Sen. Patty Murray, D-Wash., is a member of the Senate Appropriations Committee. In a statement issued by her office, Murray said of the funding: “These federal dollars will help protect and preserve our state’s natural treasures while supporting economic growth and quality of life for Washington state residents.”

Some $2 million would be allocated to restoration of fish habitat and migration corridors along the Duwamish and Green rivers, from the headwaters in the Cascade Mountains to Elliott Bay on Puget Sound.

Some $1.5 million would be allocated to the Puget Sound Nearshore Restoration Study. The study is a regional effort of environmental organizations, industries and local, federal, state and tribal governments. Together, they are working to identify the most important and cost-effective restoration measures that can achieve ecological sustainability and maintain beneficial uses of natural resources in the Puget Sound region.

Some $1 million would fund the Forests and Fish Law work of the Northwest Indian Fisheries Commission and its member tribes. The law provides science-based guidelines for improving fish habitat and protecting clean water in Washington’s forests, and is a collaborative effort of private forest landowners, tribal governments and county, state and federal governments. Its purpose is to protect salmon habitat and clean water on 60,000 miles of streams that flow through more than 8 million acres of private forestland.

According to www.forest sandfish.com, the Forests and Fish Law increases protection for fish habitat and water quality “by changing the way forest managers build and maintain roads, protect streams and unstable slopes, and monitor the effects of on-the-ground forest management activities.”

Fran Wilshusen, habitat service division manager of the Northwest Indian Fisheries Commission, said Washing-tonians should give Murray “an ‘atta girl’” for her continued support of the program.

Maintenance dredging of Swinomish Channel would be allocated $627,000. The 11-mile channel separates Fidalgo Island and mainland Washington state. It provides access to the La Conner waterfront, Swinomish tribal commercial facilities and several marinas, and is used by recreational boaters and for log and barge towing.

The Lewis and Clark Station Camp at Lewis and Clark National Historic Park would receive $500,000 to purchase easements that will protect the camp from encroaching development.

Mark Elsbree, a vice president of The Conservation Fund, called the camp “one of America’s most historic places related to the Lewis and Clark Corps of Discovery and the Chinook Indian people.”

Some $400,000 would be allocated to the Colville and Spokane tribes for tribal enforcement of federal laws and regulations along Lake Roosevelt and its shoreline. The funding also supports the tribes’ provision of search and rescue services, park facilities construction and protection of archaeological and cultural sites.

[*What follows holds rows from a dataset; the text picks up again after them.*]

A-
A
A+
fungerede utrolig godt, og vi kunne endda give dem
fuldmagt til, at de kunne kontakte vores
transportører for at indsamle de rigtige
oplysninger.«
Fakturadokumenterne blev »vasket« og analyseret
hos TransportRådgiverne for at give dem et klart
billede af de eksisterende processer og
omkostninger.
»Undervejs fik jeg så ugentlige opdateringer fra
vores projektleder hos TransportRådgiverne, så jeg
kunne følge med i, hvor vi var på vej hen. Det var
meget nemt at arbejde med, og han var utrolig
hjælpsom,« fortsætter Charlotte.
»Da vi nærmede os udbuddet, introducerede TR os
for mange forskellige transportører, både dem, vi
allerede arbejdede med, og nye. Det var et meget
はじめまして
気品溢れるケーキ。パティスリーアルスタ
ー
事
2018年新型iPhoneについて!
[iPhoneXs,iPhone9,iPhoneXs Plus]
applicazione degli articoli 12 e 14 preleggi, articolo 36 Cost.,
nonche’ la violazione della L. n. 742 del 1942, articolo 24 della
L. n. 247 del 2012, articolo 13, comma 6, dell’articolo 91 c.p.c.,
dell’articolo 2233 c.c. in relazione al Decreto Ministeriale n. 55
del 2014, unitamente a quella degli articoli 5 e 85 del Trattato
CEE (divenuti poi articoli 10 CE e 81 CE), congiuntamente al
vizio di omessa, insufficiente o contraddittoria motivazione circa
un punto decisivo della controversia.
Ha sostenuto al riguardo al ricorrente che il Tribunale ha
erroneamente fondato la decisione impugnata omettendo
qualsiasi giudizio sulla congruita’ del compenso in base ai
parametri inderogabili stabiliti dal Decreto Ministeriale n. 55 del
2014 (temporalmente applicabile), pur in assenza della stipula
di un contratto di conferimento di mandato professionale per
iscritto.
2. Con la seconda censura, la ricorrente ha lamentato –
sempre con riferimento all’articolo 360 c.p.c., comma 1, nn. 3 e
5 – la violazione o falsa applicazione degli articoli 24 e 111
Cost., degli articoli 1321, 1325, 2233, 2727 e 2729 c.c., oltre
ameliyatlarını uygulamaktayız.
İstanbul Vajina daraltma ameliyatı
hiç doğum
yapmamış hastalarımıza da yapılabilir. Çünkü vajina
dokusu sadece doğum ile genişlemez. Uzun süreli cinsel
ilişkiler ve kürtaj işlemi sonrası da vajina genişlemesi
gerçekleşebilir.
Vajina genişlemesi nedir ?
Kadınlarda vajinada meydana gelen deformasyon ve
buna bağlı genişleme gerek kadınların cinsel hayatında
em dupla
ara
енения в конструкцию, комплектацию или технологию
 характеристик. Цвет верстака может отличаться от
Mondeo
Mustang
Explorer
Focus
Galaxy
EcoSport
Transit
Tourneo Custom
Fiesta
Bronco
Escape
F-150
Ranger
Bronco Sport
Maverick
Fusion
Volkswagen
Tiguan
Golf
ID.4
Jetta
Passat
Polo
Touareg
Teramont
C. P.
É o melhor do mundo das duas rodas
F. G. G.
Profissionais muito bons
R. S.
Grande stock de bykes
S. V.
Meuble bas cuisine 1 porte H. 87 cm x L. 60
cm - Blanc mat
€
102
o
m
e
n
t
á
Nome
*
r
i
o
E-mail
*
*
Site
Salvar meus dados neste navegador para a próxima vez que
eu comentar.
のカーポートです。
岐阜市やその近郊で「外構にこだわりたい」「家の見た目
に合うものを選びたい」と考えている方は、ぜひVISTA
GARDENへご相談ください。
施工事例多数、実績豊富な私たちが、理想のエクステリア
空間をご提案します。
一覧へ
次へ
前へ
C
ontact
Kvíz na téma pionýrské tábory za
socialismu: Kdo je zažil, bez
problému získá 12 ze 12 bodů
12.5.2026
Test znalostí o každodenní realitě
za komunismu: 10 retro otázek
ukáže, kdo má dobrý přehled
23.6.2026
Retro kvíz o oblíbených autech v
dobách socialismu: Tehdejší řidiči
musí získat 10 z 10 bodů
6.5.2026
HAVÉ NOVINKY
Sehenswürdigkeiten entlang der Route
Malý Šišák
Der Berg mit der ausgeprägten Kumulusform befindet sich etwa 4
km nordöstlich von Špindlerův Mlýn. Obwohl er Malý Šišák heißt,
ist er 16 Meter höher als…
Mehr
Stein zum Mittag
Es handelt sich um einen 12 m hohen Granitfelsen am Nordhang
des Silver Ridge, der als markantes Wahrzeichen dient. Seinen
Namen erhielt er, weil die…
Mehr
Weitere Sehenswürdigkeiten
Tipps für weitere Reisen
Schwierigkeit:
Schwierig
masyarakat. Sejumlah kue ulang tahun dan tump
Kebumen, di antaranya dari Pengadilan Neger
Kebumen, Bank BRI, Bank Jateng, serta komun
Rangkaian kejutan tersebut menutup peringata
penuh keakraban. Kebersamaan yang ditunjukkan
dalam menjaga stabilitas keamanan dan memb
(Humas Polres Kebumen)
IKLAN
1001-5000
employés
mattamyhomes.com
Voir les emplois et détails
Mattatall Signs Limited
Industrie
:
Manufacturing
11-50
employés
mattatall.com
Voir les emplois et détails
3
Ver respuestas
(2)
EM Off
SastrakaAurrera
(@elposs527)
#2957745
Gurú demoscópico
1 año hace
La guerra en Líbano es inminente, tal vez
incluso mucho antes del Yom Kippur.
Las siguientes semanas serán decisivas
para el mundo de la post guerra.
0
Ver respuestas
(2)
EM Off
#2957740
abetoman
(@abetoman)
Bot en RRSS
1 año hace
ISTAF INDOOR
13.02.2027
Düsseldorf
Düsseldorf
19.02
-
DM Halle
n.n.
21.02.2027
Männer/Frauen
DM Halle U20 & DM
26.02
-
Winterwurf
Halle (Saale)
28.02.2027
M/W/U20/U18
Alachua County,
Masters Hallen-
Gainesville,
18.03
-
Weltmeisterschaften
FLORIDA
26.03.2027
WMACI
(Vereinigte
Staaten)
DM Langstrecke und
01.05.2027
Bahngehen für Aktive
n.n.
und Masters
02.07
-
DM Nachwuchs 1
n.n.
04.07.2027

The Colville and Spokane tribes, BIA, Bureau of Reclamation and National Park Service signed a cooperative management agreement in 1990.

The Upper Columbia United Tribes would receive $400,000 for their fish and wildlife management programs. This funding would help support the organization’s efforts regarding Endangered Species Act recovery, federal hydropower operations and Clean Water Act compliance.

The Upper Columbia United Tribes was formed in the late 1980s by the Colville Confederated, Coeur d’Alene, Kalispel, Kootenai and Spokane tribes.

In a bill submitted by the Senate Appropriations Subcommittee on Homeland Security, $880,000 was allocated to finish the breakwater at Neah Bay, Makah Indian Nation. That appropriations bill also awaits full Senate approval.